== DATA SUPPLIED
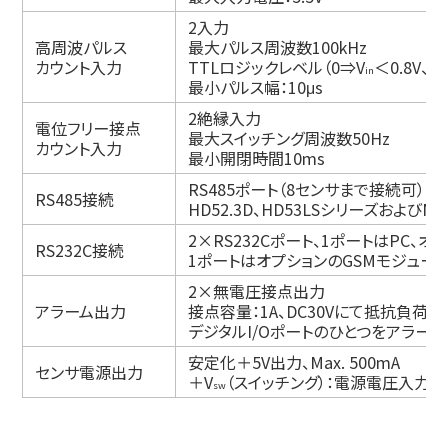
2入力
高周波パルス
最大パルス周波数100kHz
カウント入力
TTLロジックレベル（0⇒V
＜0.8V、1
in
最小パルス幅：10μs
2絶縁入力
電位フリー接点
最大スイッチング周波数50Hz
カウント入力
最小開閉時間10ms
RS485ポート（8センサまで接続可）、セ
RS485接続
HD52.3D、HD53LSシリーズおよびM
2×RS232Cポート、1ポートはPC
RS232C接続
1ポートはオプションのGSMモジュー
2×無電圧接点出力
アラーム出力
接点容量：1A、DC30Vにて抵抗負荷
デジタルI/Oポートのひとつをアラー
安定化＋5V出力、Max. 500mA
センサ電源出力
＋V
（スイッチング）：電源電圧入力
sw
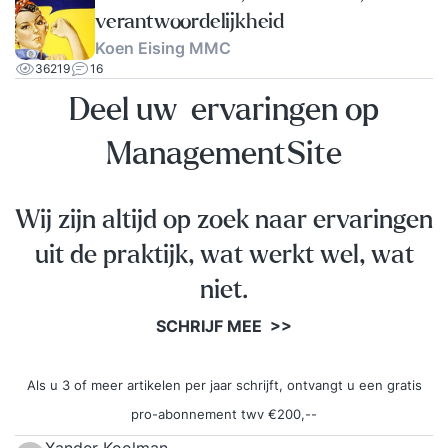
verantwoordelijkheid
Koen Eising MMC
36219
16
Deel uw ervaringen op
ManagementSite
Wij zijn altijd op zoek naar ervaringen
uit de praktijk, wat werkt wel, wat
niet.
SCHRIJF MEE >>
Als u 3 of meer artikelen per jaar schrijft, ontvangt u een gratis
pro-abonnement twv €200,--
Xander Koolman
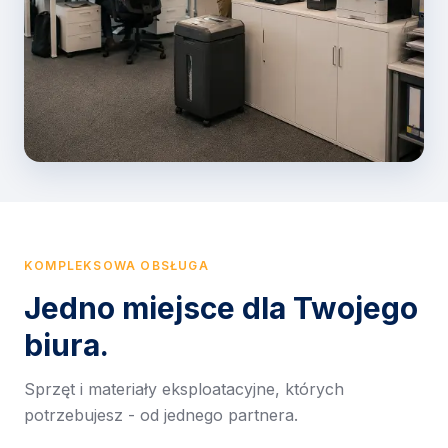
KOMPLEKSOWA OBSŁUGA
Jedno miejsce dla Twojego
biura.
Sprzęt i materiały eksploatacyjne, których
potrzebujesz - od jednego partnera.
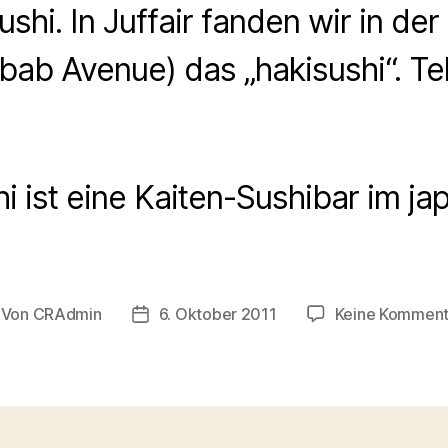
shi. In Juffair fanden wir in de
abab Avenue) das „hakisushi“. Tel
i ist eine Kaiten-Sushibar im j
Von
CRAdmin
6. Oktober 2011
Keine Komment
itragsautor
Veröffentlichungsdatum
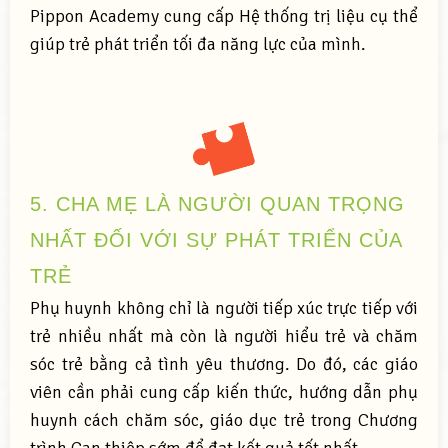
Pippon Academy cung cấp Hệ thống trị liệu cụ thể
giúp trẻ phát triển tối đa năng lực của mình.
5. CHA MẸ LÀ NGƯỜI QUAN TRỌNG
NHẤT ĐỐI VỚI SỰ PHÁT TRIỂN CỦA
TRẺ
Phụ huynh không chỉ là người tiếp xúc trực tiếp với
trẻ nhiều nhất mà còn là người hiểu trẻ và chăm
sóc trẻ bằng cả tình yêu thương. Do đó, các giáo
viên cần phải cung cấp kiến thức, hướng dẫn phụ
huynh cách chăm sóc, giáo dục trẻ trong Chương
trình Can thiệp sớm để đạt kết quả tốt nhất.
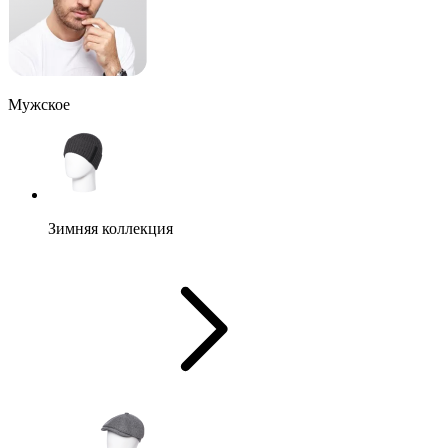
Мужское
Зимняя коллекция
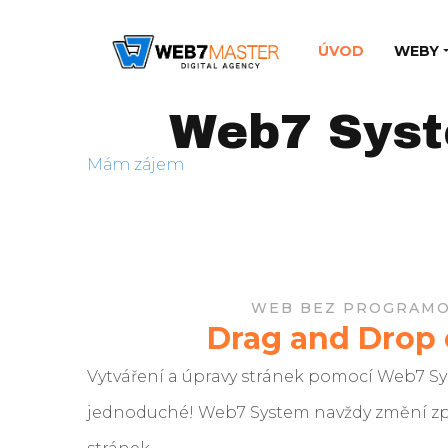
ÚVOD
WEBY
Web7 Syst
Mám zájem
WEB BEZ PROGRAMO
Drag and Drop 
Vytváření a úpravy stránek pomocí Web7 Sy
jednoduché! Web7 System
navždy změní z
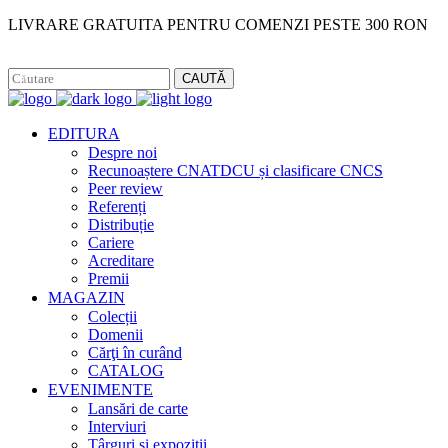
LIVRARE GRATUITA PENTRU COMENZI PESTE 300 RON
Facebook
Instagram
CAUTĂ
EDITURA
Despre noi
Recunoaștere CNATDCU și clasificare CNCS
Peer review
Referenți
Distribuție
Cariere
Acreditare
Premii
MAGAZIN
Colecții
Domenii
Cărţi în curând
CATALOG
EVENIMENTE
Lansări de carte
Interviuri
Târguri și expoziții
====
**REQUIRED ACTION:** The answer is the full listing above, repeated exactly, with its pictures removed.

**ANSWER BOX:**
2入力
高周波パルス
最大パルス周波数100kHz
カウント入力
TTLロジックレベル（0⇒V
＜0.8V、1
in
最小パルス幅：10μs
2絶縁入力
電位フリー接点
最大スイッチング周波数50Hz
カウント入力
最小開閉時間10ms
RS485ポート（8センサまで接続可）、セ
RS485接続
HD52.3D、HD53LSシリーズおよびM
2×RS232Cポート、1ポートはPC
RS232C接続
1ポートはオプションのGSMモジュー
2×無電圧接点出力
アラーム出力
接点容量：1A、DC30Vにて抵抗負荷
デジタルI/Oポートのひとつをアラー
安定化＋5V出力、Max. 500mA
センサ電源出力
＋V
（スイッチング）：電源電圧入力
sw
verantwoordelijkheid
Koen Eising MMC
36219
16
Deel uw ervaringen op
ManagementSite
Wij zijn altijd op zoek naar ervaringen
uit de praktijk, wat werkt wel, wat
niet.
SCHRIJF MEE >>
Als u 3 of meer artikelen per jaar schrijft, ontvangt u een gratis
pro-abonnement twv €200,--
Xander Koolman
KOMPLEKSOWA OBSŁUGA
Jedno miejsce dla Twojego
biura.
Sprzęt i materiały eksploatacyjne, których
potrzebujesz - od jednego partnera.
shi. In Juffair fanden wir in de
abab Avenue) das „hakisushi“. Tel
i ist eine Kaiten-Sushibar im j
Von
CRAdmin
6. Oktober 2011
Keine Komment
itragsautor
Veröffentlichungsdatum
Pippon Academy cung cấp Hệ thống trị liệu cụ thể
giúp trẻ phát triển tối đa năng lực của mình.
5. CHA MẸ LÀ NGƯỜI QUAN TRỌNG
NHẤT ĐỐI VỚI SỰ PHÁT TRIỂN CỦA
TRẺ
Phụ huynh không chỉ là người tiếp xúc trực tiếp với
trẻ nhiều nhất mà còn là người hiểu trẻ và chăm
sóc trẻ bằng cả tình yêu thương. Do đó, các giáo
viên cần phải cung cấp kiến thức, hướng dẫn phụ
huynh cách chăm sóc, giáo dục trẻ trong Chương
trình Can thiệp sớm để đạt kết quả tốt nhất.
Мужское
Зимняя коллекция
ÚVOD
WEBY
Web7 Syst
Mám zájem
WEB BEZ PROGRAMO
Drag and Drop 
Vytváření a úpravy stránek pomocí Web7 Sy
jednoduché! Web7 System
navždy změní z
LIVRARE GRATUITA PENTRU COMENZI PESTE 300 RON
Facebook
Instagram
CAUTĂ
EDITURA
Despre noi
Recunoaștere CNATDCU și clasificare CNCS
Peer review
Referenți
Distribuție
Cariere
Acreditare
Premii
MAGAZIN
Colecții
Domenii
Cărţi în curând
CATALOG
EVENIMENTE
Lansări de carte
Interviuri
Târguri și expoziții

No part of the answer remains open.